Complex Data Sharing Using XSLT and XPath
As XSLT and XPath gain a foothold among web services devs, many Java and .NET devs still think resist using these tools for complex data sharing projects.
Integration Developer News recently spoke with Zarella L. Rendon, coauthor (with John Robert Gardner) of one of the top books in the field -- Prentice Hall's XSLT and XPath: A Guide to XML Transformations to find out how widely useful XSLT and XPath can be to devs with even the most complex data sharing-driven web services or integration.
Rendon is the Managing Director at XML-Factor, specializing in the implementation of custom XML solutions. She is a member of OASIS, the W3C XSL Working Group, and several vertical industry groups.
IDN: What specific types of XSLT (or XPath) functions do you consider the easiest to learn and/or give developers the best "bang for the buck"?

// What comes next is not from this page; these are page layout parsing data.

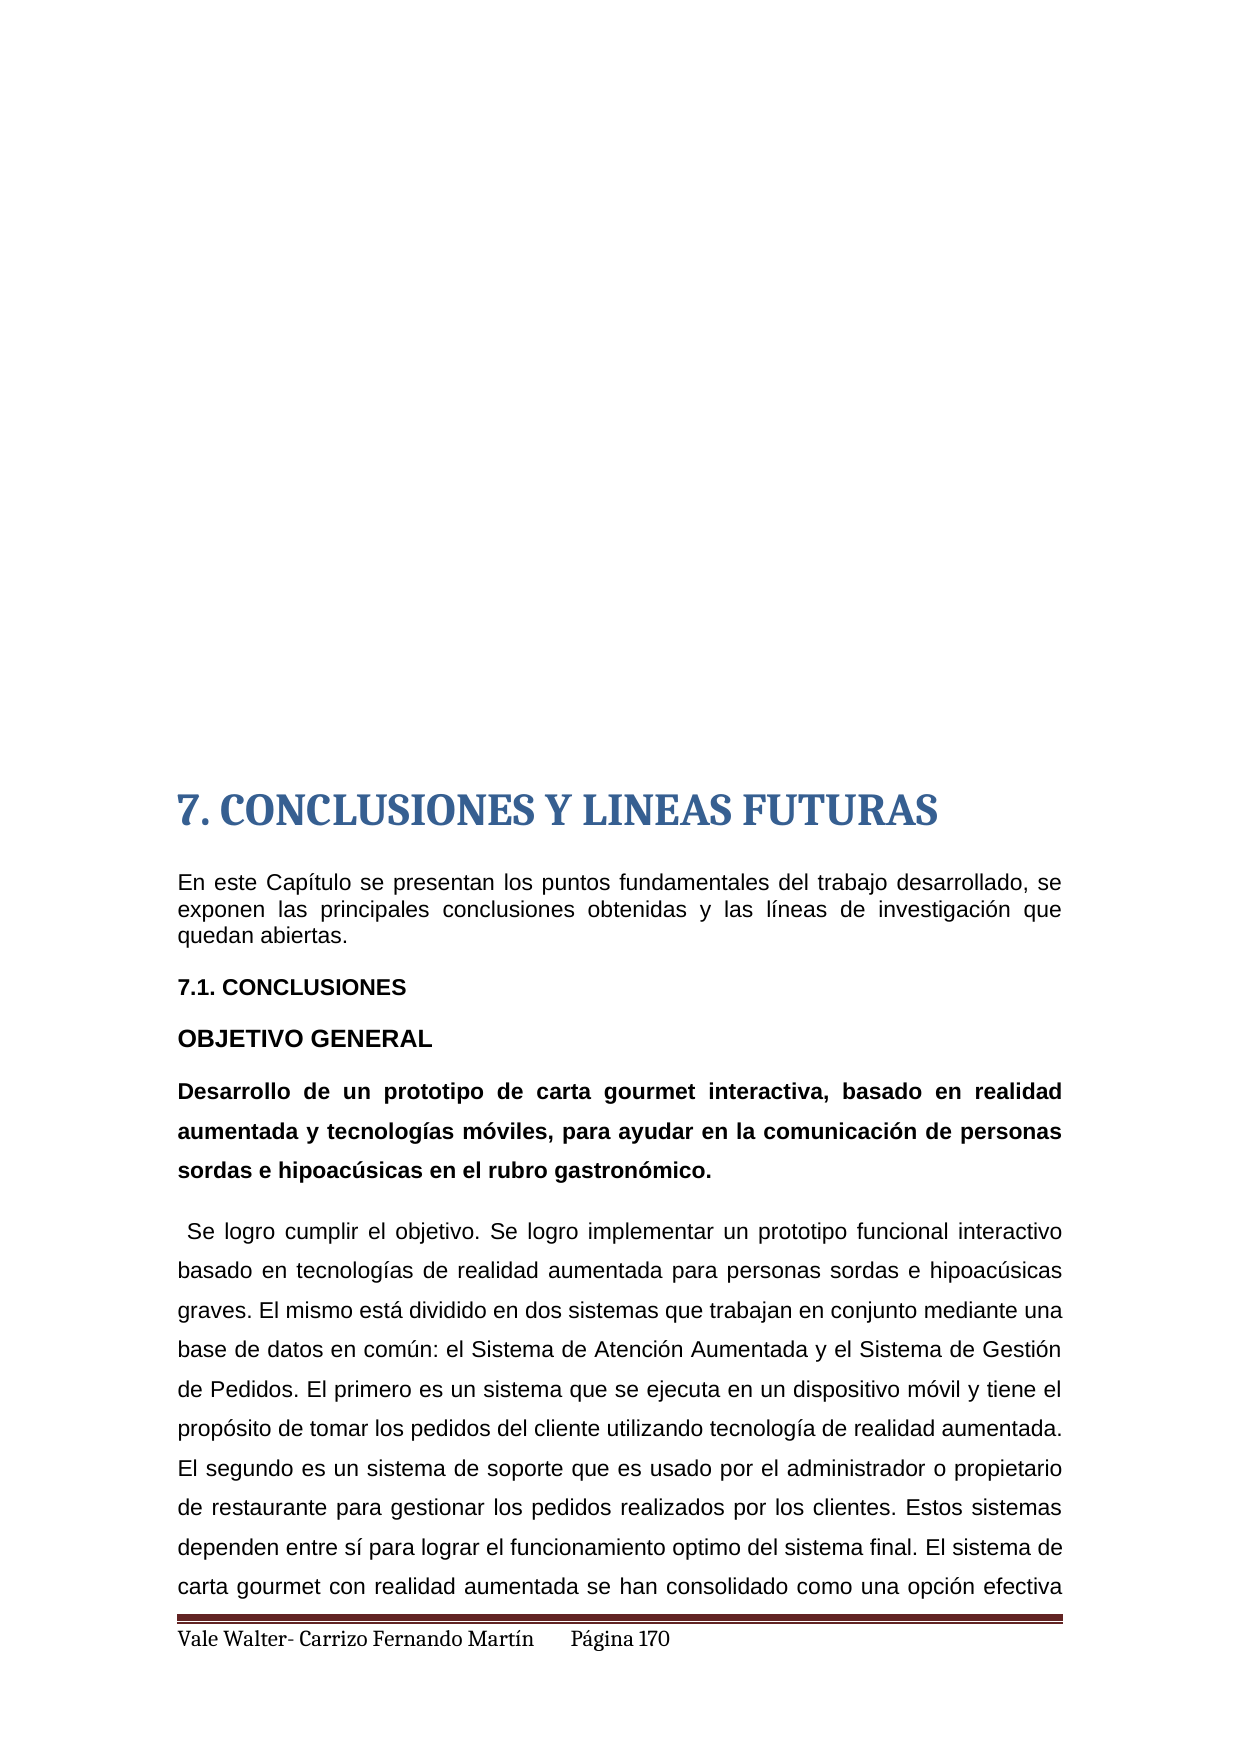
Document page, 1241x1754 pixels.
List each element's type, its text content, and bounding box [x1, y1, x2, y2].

text Desarrollo de un prototipo de carta gourmet interactiva, basado en realidad aumentada y tecnologías móviles, para ayudar en la comunicación de personas sordas e hipoacúsicas en el rubro gastronómico. [177, 1078, 1063, 1184]
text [177, 1218, 1063, 1599]
text 7. CONCLUSIONES Y LINEAS FUTURAS [177, 784, 1063, 837]
text 7.1. CONCLUSIONES [177, 973, 1063, 1000]
text En este Capítulo se presentan los puntos fundamentales del trabajo desarrollado, se exponen las principales conclusiones obtenidas y las líneas de investigación que quedan abiertas. [177, 869, 1063, 948]
text OBJETIVO GENERAL [177, 1024, 1063, 1053]
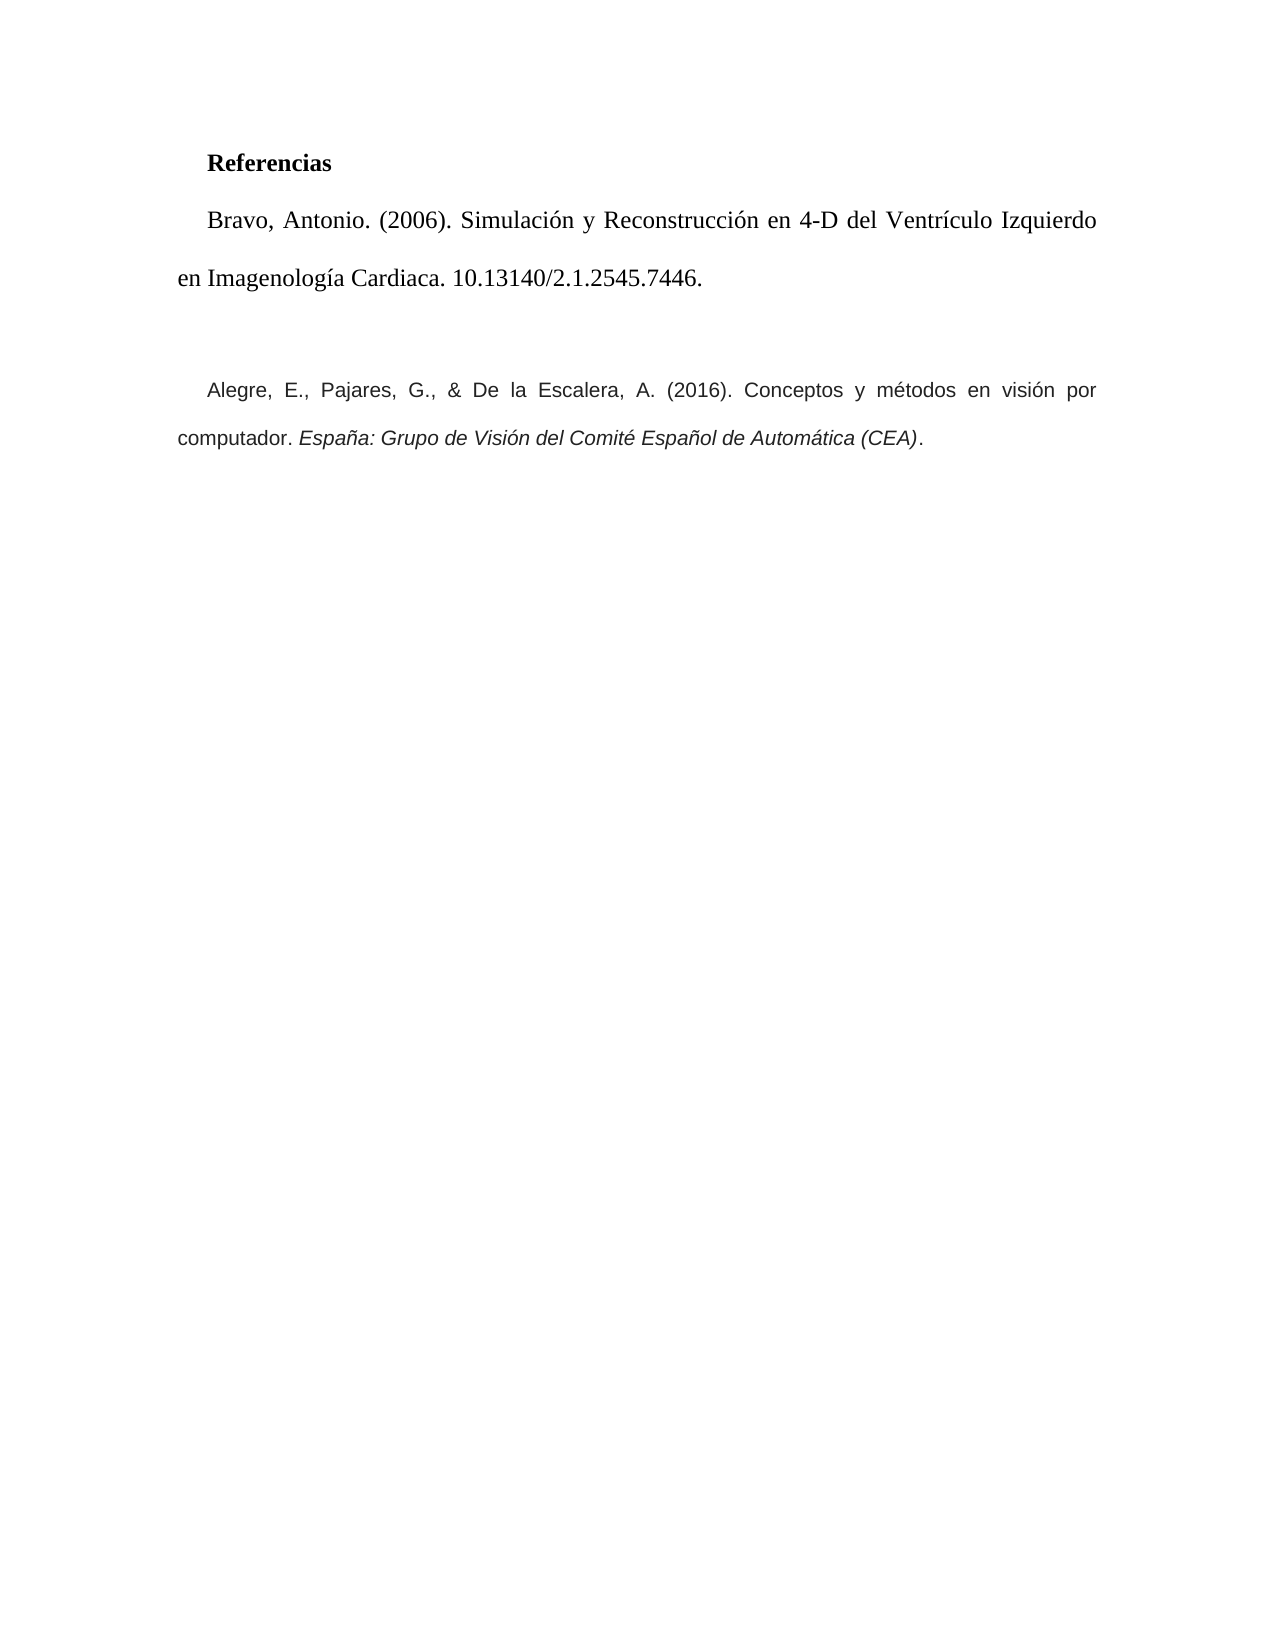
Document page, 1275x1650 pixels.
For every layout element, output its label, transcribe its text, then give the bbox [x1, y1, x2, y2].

text Referencias [177, 148, 1098, 176]
text Alegre, E., Pajares, G., & De la Escalera, A. (2016). Conceptos y métodos en visión por computador. España: Grupo de Visión del Comité Español de Automática (CEA). [177, 378, 1098, 449]
text Bravo, Antonio. (2006). Simulación y Reconstrucción en 4-D del Ventrículo Izquierdo en Imagenología Cardiaca. 10.13140/2.1.2545.7446. [177, 205, 1098, 291]
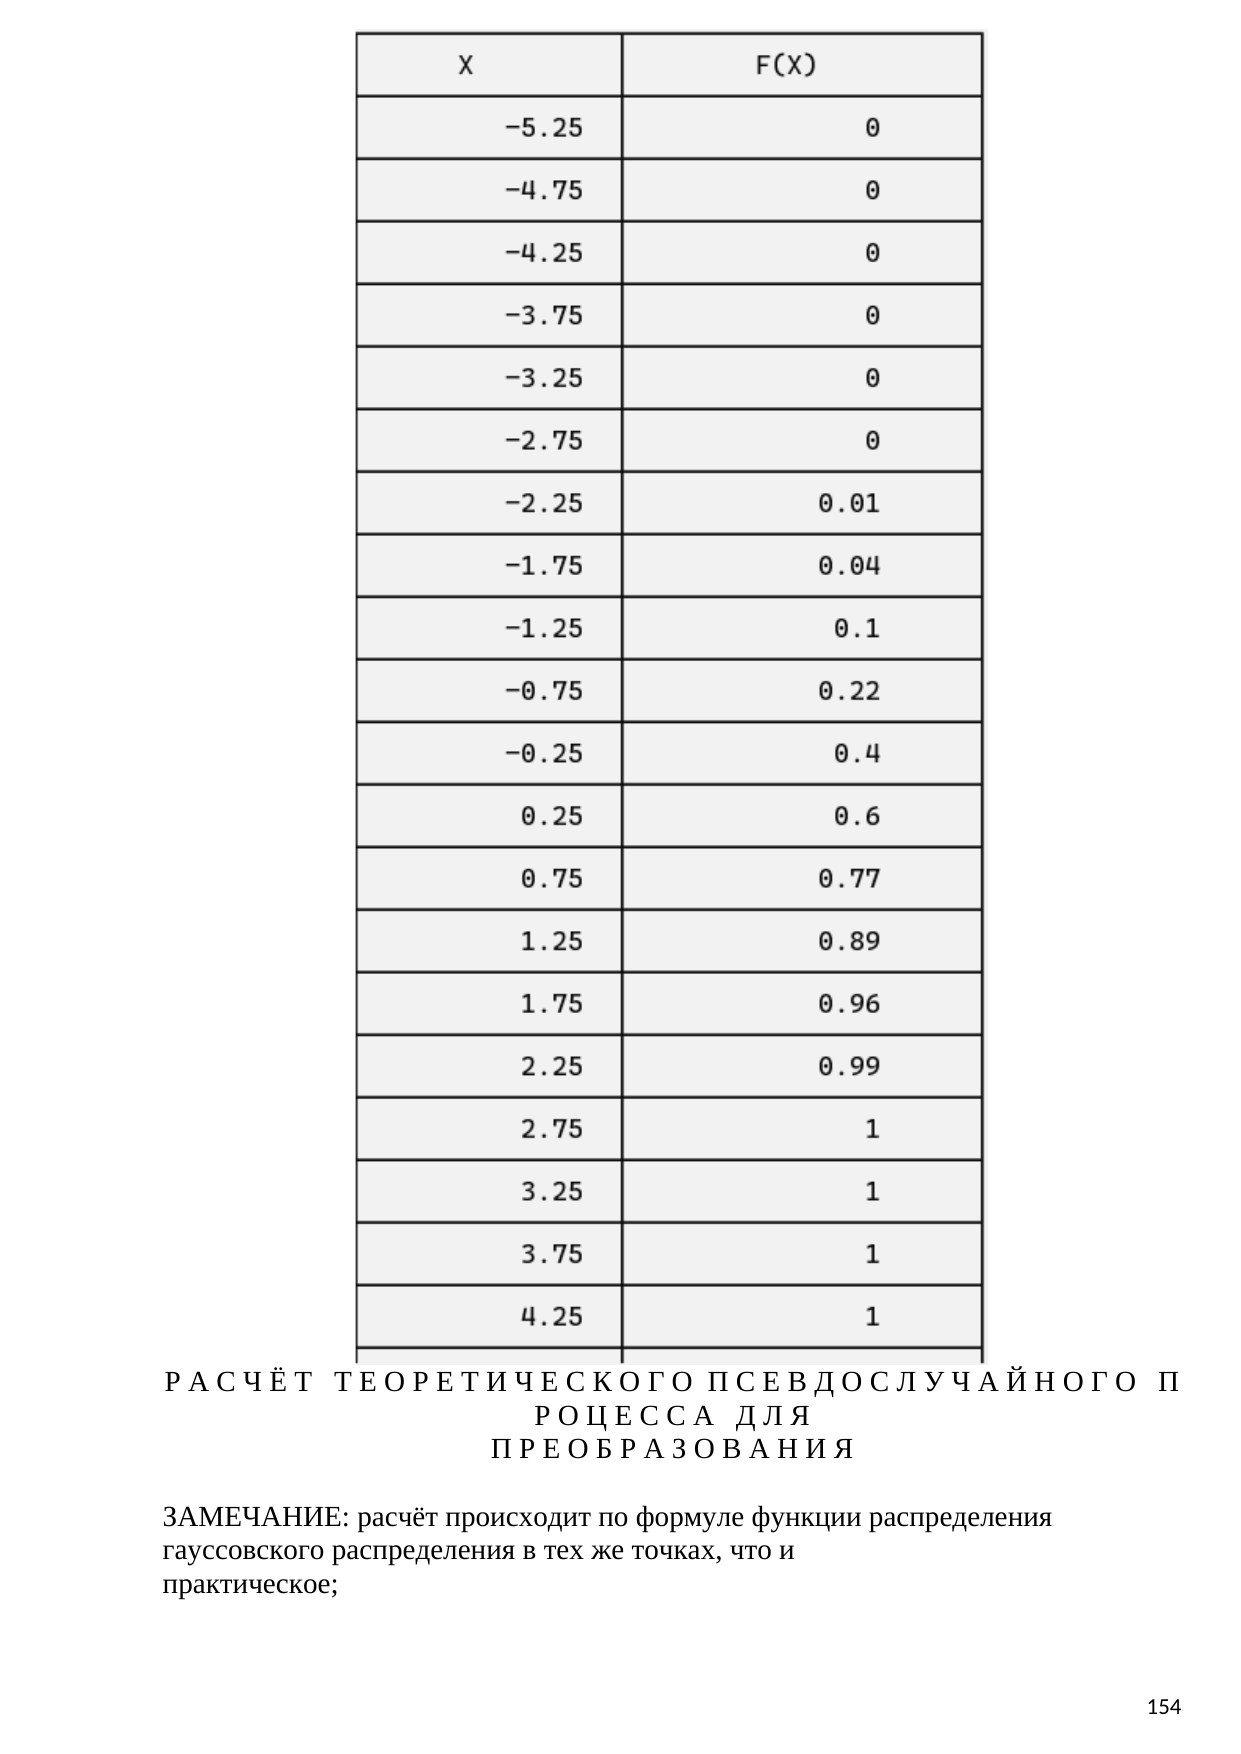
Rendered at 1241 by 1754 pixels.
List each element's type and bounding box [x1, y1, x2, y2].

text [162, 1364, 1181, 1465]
picture [355, 29, 989, 1365]
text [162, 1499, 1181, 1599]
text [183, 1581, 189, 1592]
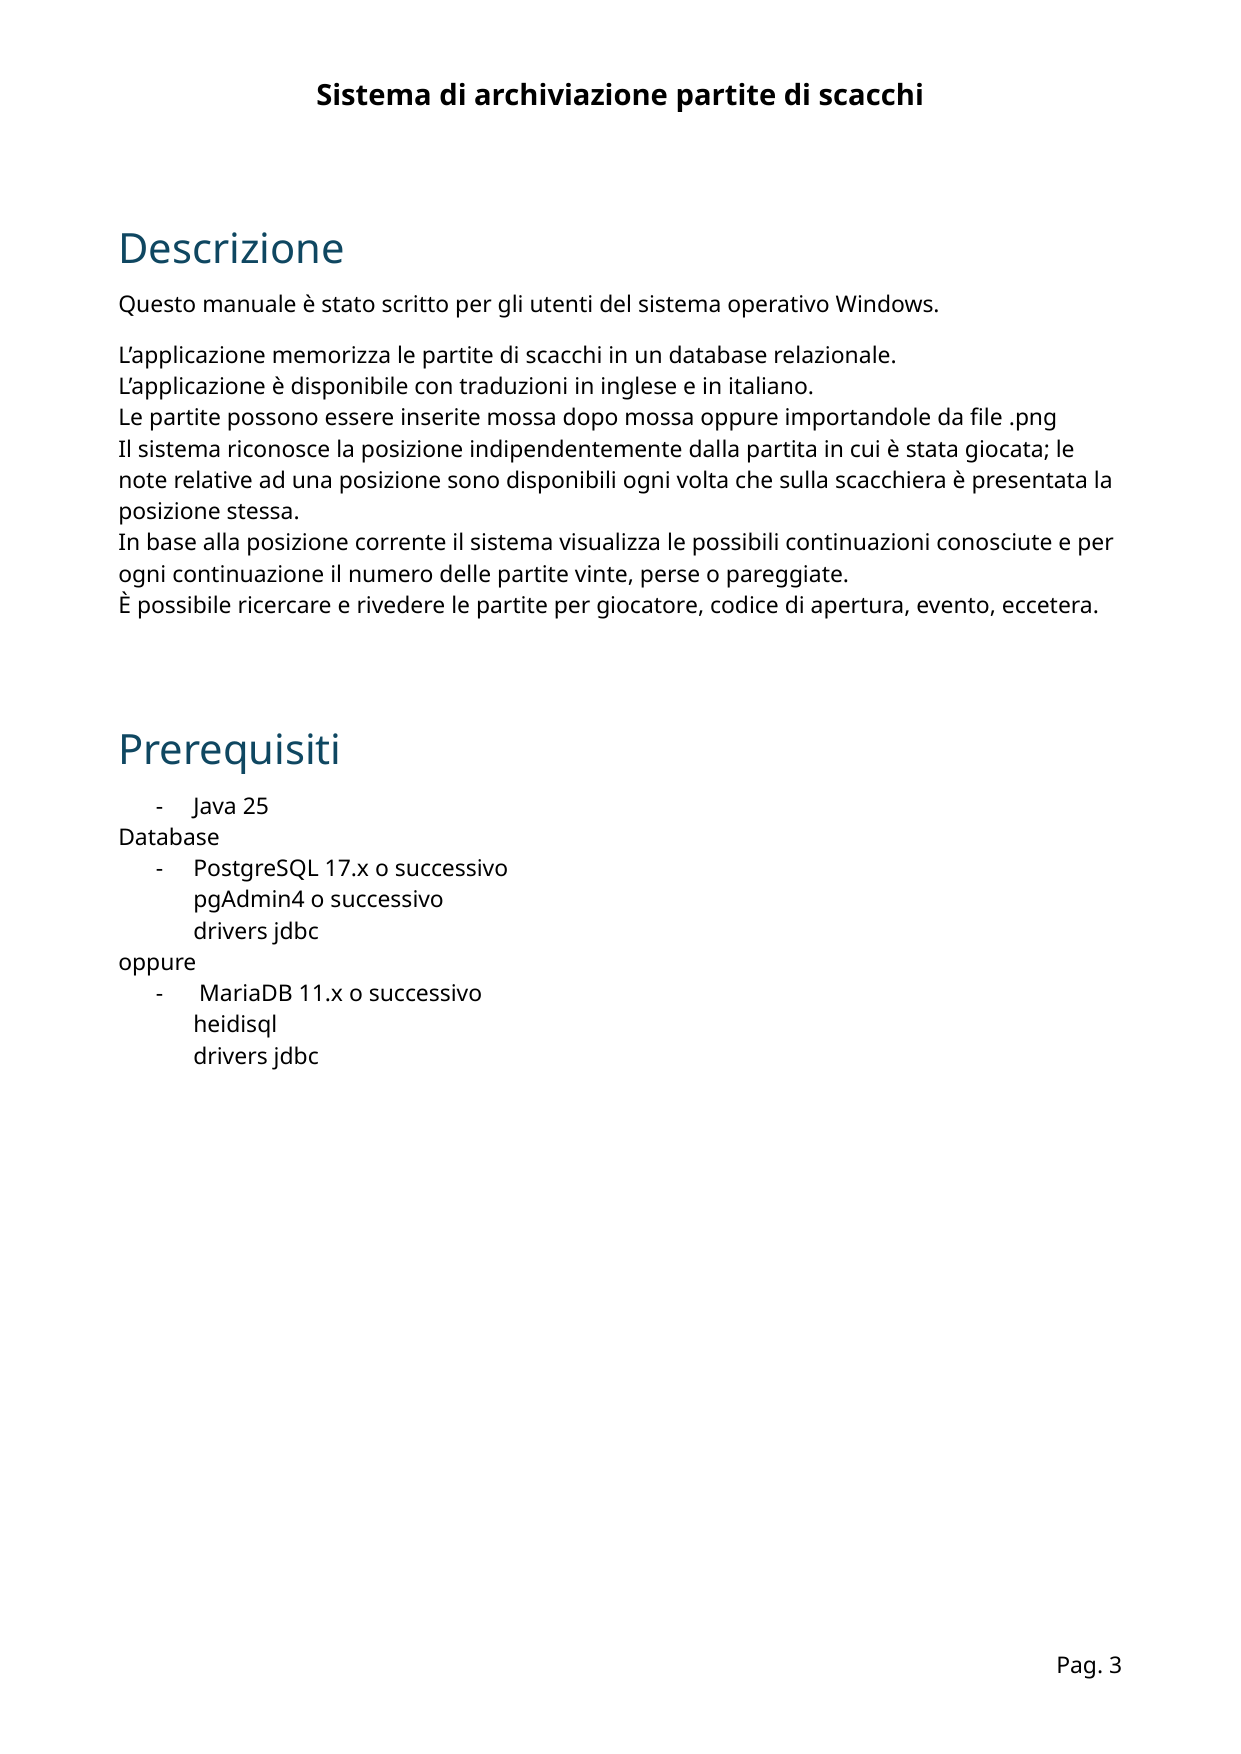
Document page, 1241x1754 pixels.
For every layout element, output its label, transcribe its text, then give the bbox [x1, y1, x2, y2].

Rendon: The first and most important thing that programmers need to understand about XSLT is that it isn't intended to be a general-purpose conversion tool. XSLT is a tool for converting XML to something else, not the other way around. XSLT presupposes that you already have XML and some understanding of how XML works. XSLT is written in XML, so knowing the rules is a good place to start. Once you know how XML works, you can understand the structure of an XML document.
XPath is the tool that provides the navigation through that structure. XSLT and XPath work together: XPath to access nodes in an XML document, and XSLT to do something with them once you have them.
IDN: What are the most common mistakes (and/or misconceptions) that non-XML developers have when it comes to using XSLT or XPath?
Rendon: Most non-XML programmers have a hard time understanding the concept of nested elements, and how to take advantage of that nesting to process their documents or data. For example, XML allows parent-child relationships in a document like section-title, chapter-title, topic-title. In this example, the title element has no distinction except for the fact that its parent is either a chapter, a section or a topic.
Using XSLT, you can process elements based on their parentage, so a section title can be mapped to an h3 tag in HTML, and a chapter title can be mapped to an h2, and so on. Conversely, you can process XML elements based on their children or attributes. Once the XML file is in "memory," you can access any part of the structure as many times as necessary.
[Ed. Note: Several XSLT stylesheet templates, with ample code and rationale for their use, are provided on the web by Prentice Hall in a sample chapter to Rendon's book, XSLT and XPATH: A Guide to Transformation. Developers can download the sample chapter here: http://vig.prenhall.com/samplechapter/0130404462.pdf.]
So if you wanted to build a table of contents for the titles of the chapter, section and topic elements, you don't need to process the document twice.
IDN: In your book, you provide some very good and concise examples of how to use XSLT stylesheets. But I'm not sure where they are derived from. Are there XSLT stylesheet "templates" that developers who don't code directly in XML can use, or do developers need to create their own stylesheets?
Rendon: XSLT is a dynamic language that is written specifically for the data set that you're trying to process. The match statements in an XSLT template use the names of the elements in your XML file, as defined by your DTD (Document Type Definition) or Schema. There are some predefined DTDs and Schemas that can be used generically, like DocBook, and these have some XSLT templates provided.
However, because XSLT, XML, and your target output vary according to the data, no one set of templates will match, unless they are written specifically for that data set. Developers can use sample stylesheet found in various places on the web, but they must be tailored to fit the application.
Developers who are using XSLT should fully understand their XML document structure before starting out. XSLT and XPath are simple to use once you understand the syntax, and they provide powerful addressing and conversion tools for XML. If you have any XML knowledge, using XSLT and XPath will be a simple extension of that knowledge. The book also includes some boilerplates for XSLT stylesheets, and breaks down the needed components.
[Ed Note: For Java devs working with XSLT and XPath, might we suggest the Apache's Xalan-Java project. Xalan-Java (named after a rare musical instrument) fully implements XSL Transformations (XSLT) Version 1.0 and the XML Path Language (XPath) Version 1.0. XSLT is the first part of the XSL stylesheet language for XML. It includes the XSL Transformation vocabulary and XPath, a language for addressing parts of XML documents.]